HACCP-based rapid detection methods for microorganisms
HACCP system is fetching progressively more established in food control. Hazard analysis critical control point is a management tool and it is very capable to advance the quality of products and also more safe to improve the efficiency of operations associated with the product manufacturing. The major hazards by microbiological contamination of food productions can be successfully reduced by the adoption of HACCP tools (Campbell-Platt, 1994). A better perceptiveness of the microbiology of the foods and its ingredients is also an crucial part of developing an HACCP concept. When a system has been appropriately conceived, implemented, observed, demonstrated and reviewed then it give a better guarantee of the microbiological status of the food products. This is the concept of a HACCP program. It is far better than that when relying on end-product testing (Jouve, 1994). Traditional microbiological methods are time consuming one and to detect and enumerate foodborne microorganisms for a reliable result it takes more time periods. This is because of, in many cases; the products have already been utilized by the consumers before the testings are finished. Consequently, optional assays based on diverse microbiological methods are frequently being developed (Vasavada, 1993). Commercial methods in food microbiological testing include impedimetry, direct epifluorescence microscopy, ATP bioluminescence, turbidometry, immunological methods and methods based on gene technology are extremely automated therefore they reducing other manual works. DNA or RNA analysis provides rapid results and gives exact information about the micro organisms responsible for the food contamination. Immunological assays can also provide information about the microbial metabolites.
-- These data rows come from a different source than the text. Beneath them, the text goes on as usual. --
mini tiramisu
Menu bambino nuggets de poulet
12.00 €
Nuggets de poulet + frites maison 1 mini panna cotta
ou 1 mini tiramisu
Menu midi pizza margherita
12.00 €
The HACCP system is also capable to control the microbiological threats that may occur in food preparations or handling operations. Also HACCP does not depend post-testing procedures and it is more flexible and can take part in all stages of food production and its distribution within strict control limits (Smith et al., 1990). These peculiarities make HACCP a superior management tool in food industries. According to Notermans et al. (1994), to identify potentially hazardous microorganisms associated with a particular food product, the hazards related with each microorganism and the possibility of their incidence must be assessed. HACCP is a highly efficient strategy that analyses the Critical Control Points (CCPs) at which the possible hazards can be managed. After detection of potentially dangerous microorganisms, their microbial counts in raw food materials are calculated. Following these steps Storage tests and predictive microbiological tests can be performed to obtain information about whole food manufacturing process on the numbers of potentially harmful pathogens. On-line biosensors are recently integrated in HACCP system as a rapid monitoring method to identify microorganisms in food industry (Goldschmidt, 1993).